When to use which quantifier with predicate logic? I'm following my first logic course as part of my pre-masters programme. Currently I'm working on predicate logic. I know that $∀$ is the universal quantifier, which stands for "all" or "every", and $∃$ is the existential quantifier, which stands for "some" or "there is". In my textbook I tried the following question: > **Translate the following sentences into predicate logical formulas. Assume the domain of discourse is human beings. Not all girls love themselves** I used $G$ for "Girl" and $L$ "Loves". My translation was as follows: $$ ¬∀x(Gx \to Lxx) $$ But, the solution the textbook gives is: $$ ∃x(Gx ∧ ¬Lxx) $$ I'm really wondering if both solutions are correct. Actually, I think mine is more precise considering that "Not All" is $¬∀x$ and $∃x$ is "Some". But I guess I am missing something, or is this just a style thing and are both correct?

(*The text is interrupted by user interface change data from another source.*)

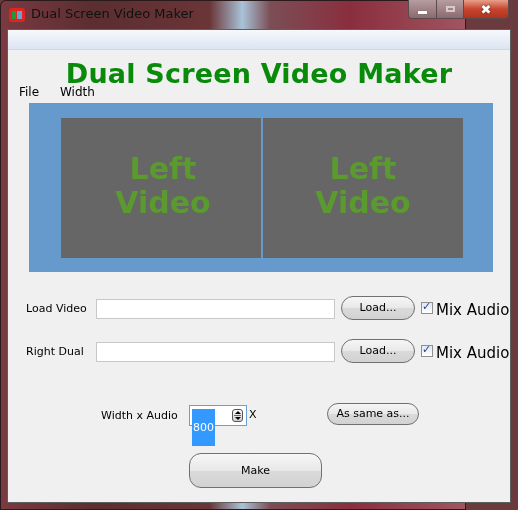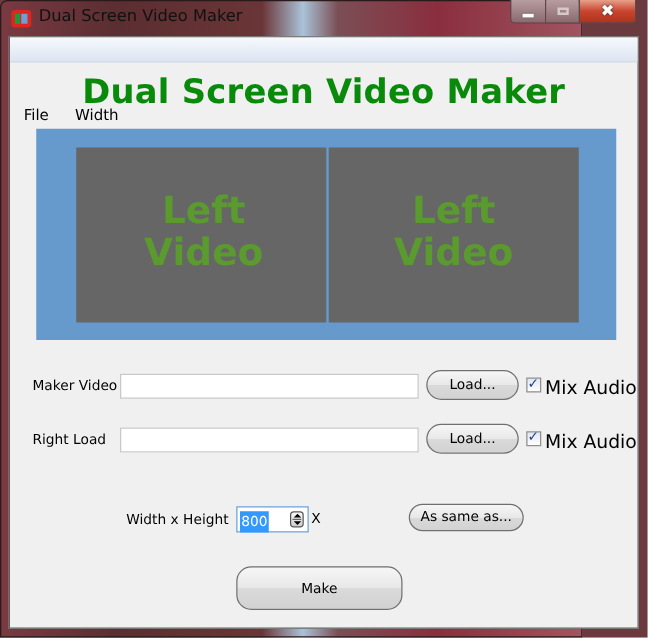--- a/index.html
+++ b/index.html
@@ -38,21 +38,21 @@
   .pane-label { position:absolute; left:0; width:100%; text-align:center; font-family:"DejaVu Sans", sans-serif; font-weight:bold; font-size:30px; line-height:34px; color:#5a9a2e; top:34px; }
   .pane.left .pane-label { left:2px; }
   .row-label { position:absolute; font-size:11px; color:#000; }
   .text-input { position:absolute; height:20px; width:239px; background:#fff; border:1px solid #c8c8c8; box-sizing:border-box; font-size:11px; padding:2px 4px; font-family:"DejaVu Sans", sans-serif; }
   .btn { position:absolute; background:linear-gradient(#f6f6f6 0%,#e8e8e8 50%,#dadada 51%,#d2d2d2 100%); border:1px solid #707070; border-radius:12px; box-sizing:border-box; font-size:11px; color:#000; text-align:center; font-family:"DejaVu Sans", sans-serif; cursor:default; }
   .checkbox { position:absolute; width:12px; height:12px; border:1px solid #8f8f8f; background:linear-gradient(#dfe7f3,#ffffff); box-sizing:border-box; }
   .check-glyph { position:absolute; left:0px; top:-3px; font-size:11px; color:#2a3f8a; font-weight:bold; }
   .cb-label { position:absolute; font-size:15px; color:#000; }
   .spin { position:absolute; height:21px; width:58px; background:#fff; border:1px solid #c8c8c8; box-sizing:border-box; }
   .spin.focused { border-color:#6a9fd6; }
-  .spin-value { position:absolute; left:2px; top:3px; font-size:11px; line-height:13px; color:#000; padding:2px 1px; }
+  .spin-value { position:absolute; left:2px; top:3px; font-size:11px; line-height:13px; color:#000; padding:12px 1px; }
   .spin.focused .spin-value { background:#3399ff; color:#fff; }
   .spin-arrows { position:absolute; right:3px; top:3px; width:11px; height:13px; border:1px solid #555; border-radius:3px; background:linear-gradient(#fafafa,#cfcfcf); box-sizing:border-box; }
   .spin-up { position:absolute; left:2px; top:1px; width:0; height:0; border-left:3px solid transparent; border-right:3px solid transparent; border-bottom:3px solid #000; }
   .spin-down { position:absolute; left:2px; bottom:1px; width:0; height:0; border-left:3px solid transparent; border-right:3px solid transparent; border-top:3px solid #000; }
   .spin-mid { position:absolute; left:1px; top:5px; width:7px; height:1px; background:#666; }
   .times { position:absolute; font-size:11px; color:#000; }
 </style>
 </head>
 <body>
 
@@ -92,37 +92,37 @@
         </div>
       </div>
       <div class="pane right">
         <div class="pane-label">
           <div>Left</div>
           <div>Video</div>
         </div>
       </div>
     </div>
 
-    <span class="row-label" style="left:18px; top:272px;">Maker Video</span>
+    <span class="row-label" style="left:18px; top:272px;">Load Video</span>
     <input class="text-input" style="left: 88px; top: 269px;" value="">
     <div class="btn" style="left:333px; top:266px; width:74px; height:24px; line-height:22px;">Load...</div>
     <div class="checkbox" style="left:413px; top:272px;">
         <span class="check-glyph">✓</span>
       </div>
     <span class="cb-label" style="left:428px; top:271px;">Mix Audio</span>
 
-    <span class="row-label" style="left:18px; top:315px;">Right Load</span>
+    <span class="row-label" style="left:18px; top:315px;">Right Dual</span>
     <input class="text-input" style="left: 88px; top: 312px;" value="">
     <div class="btn" style="left:333px; top:309px; width:74px; height:24px; line-height:22px;">Load...</div>
     <div class="checkbox" style="left:413px; top:315px;">
         <span class="check-glyph">✓</span>
       </div>
     <span class="cb-label" style="left:428px; top:314px;">Mix Audio</span>
 
-    <span class="row-label" style="left:93px; top:379px;">Width x Height</span>
+    <span class="row-label" style="left:93px; top:379px;">Width x Audio</span>
     <div class="spin focused" style="left:181px; top:375px;">
       <span class="spin-value">800</span>
       <div class="spin-arrows">
         <div class="spin-up"></div>
         <div class="spin-mid"></div>
         <div class="spin-down"></div>
       </div>
     </div>
     <span class="times" style="left:241px; top:378px;">X</span>
     <div class="btn" style="left:319px; top:373px; width:92px; height:22px; line-height:20px;">As same as...</div>

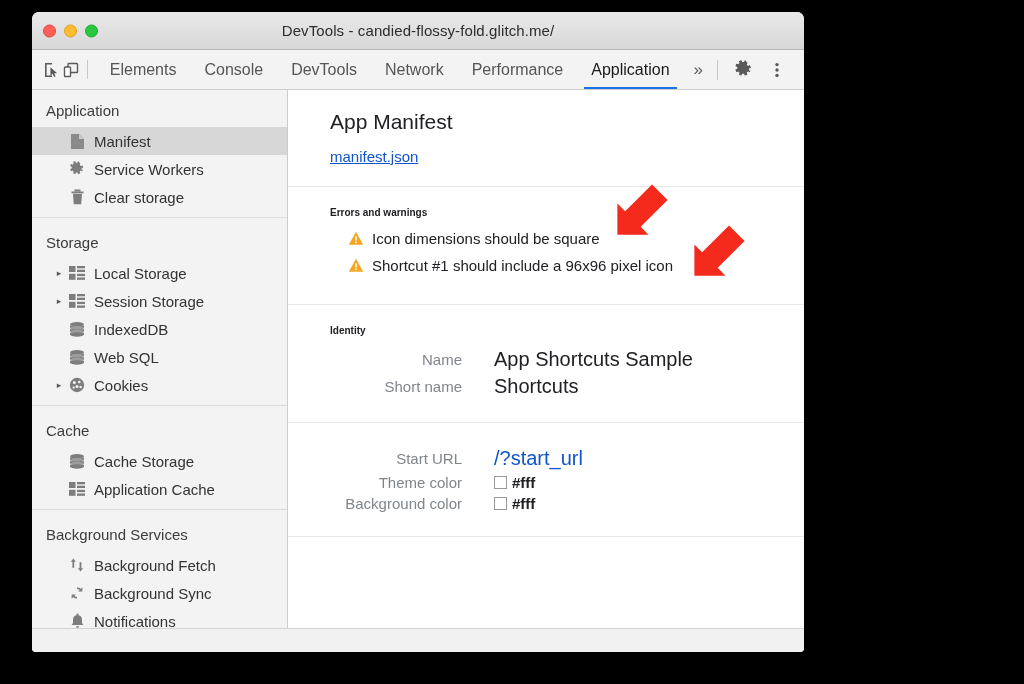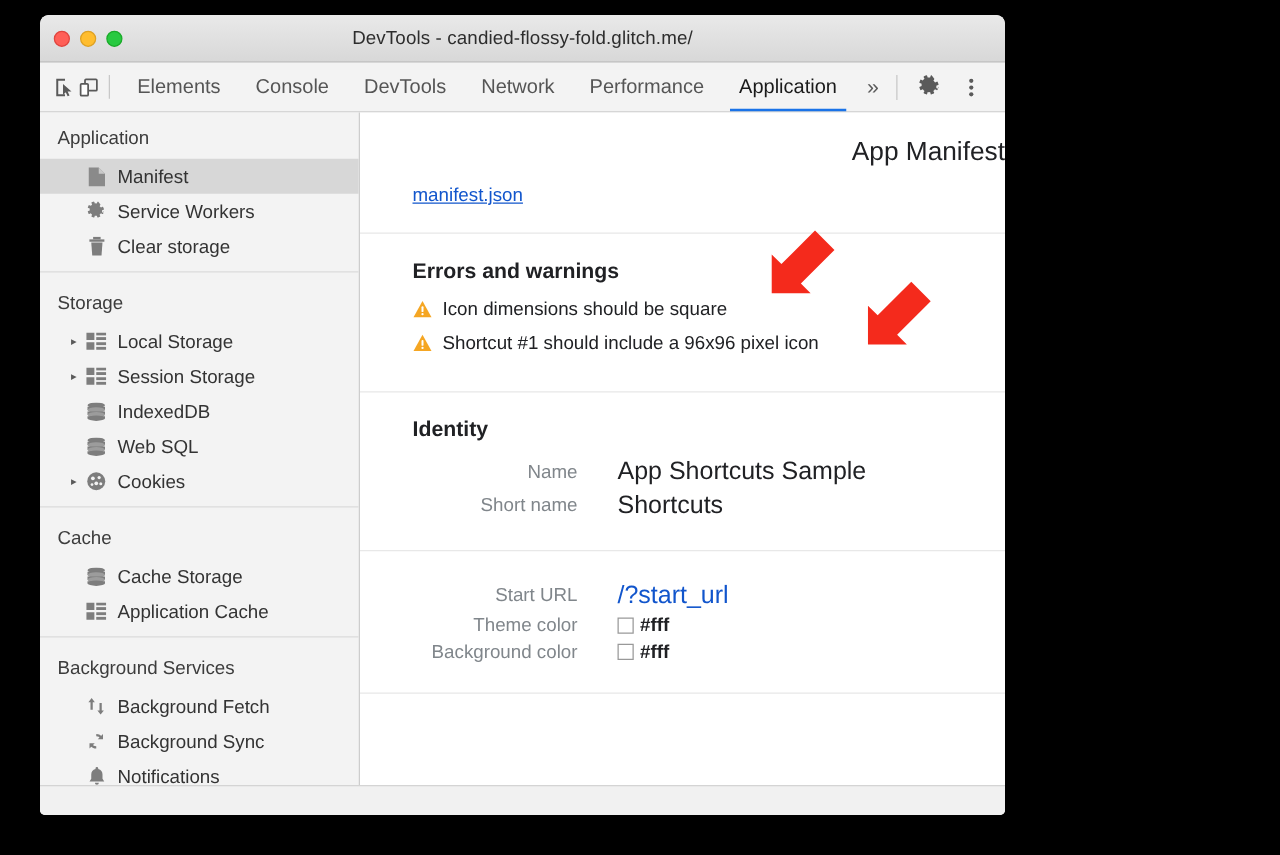--- a/index.html
+++ b/index.html
@@ -196,41 +196,40 @@
   }
   .sec {
     padding: 20px 0 20px 42px;
     border-bottom: 1px solid #e8e8e8;
   }
   .panel-title {
     font-size: 21px;
     color: #202124;
     font-weight: normal;
     margin-bottom: 14px;
-    text-align: right;
   }
   .manifest-link {
     font-size: 15px;
     color: #1155cc;
     text-decoration: underline;
     cursor: pointer;
     display: inline-block;
   }
   .sec-title {
-    font-size: 17px;
+    font-size: 10px;
     font-weight: bold;
     color: #202124;
     margin-bottom: 12px;
   }
   .warn-row {
     display: flex;
     align-items: center;
     font-size: 15px;
     color: #202124;
-    margin: 10px 0;
+    margin: 10px 18px;
   }
   .warn-icon { margin-right: 8px; display: flex; align-items: center; }
 
   .field-row {
     display: flex;
     align-items: center;
     margin: 4px 0;
     gap: 16px;
   }
   .field-label {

The two answers are equivalent.

"$\lnot \forall$" is the same as "$\exists \lnot$".

If **not all** cats are black, there must be **some** cat **that is not** black.

Thus, we have that $$ ¬∀x \ (Gx \to Lxx) \iff ∃x \ ¬(Gx \to Lxx) \text{.} $$

Now we apply the tautological equivalence $$ \lnot (p \to q) \iff (p \land \lnot q) $$

(We can check it with a truth-table: $\lnot (p \to q)$ is TRUE just in case when $p$ is TRUE and $q$ is FALSE.) to get the final result, $$ ∃x \ (Gx \land \lnot Lxx) \text{.} $$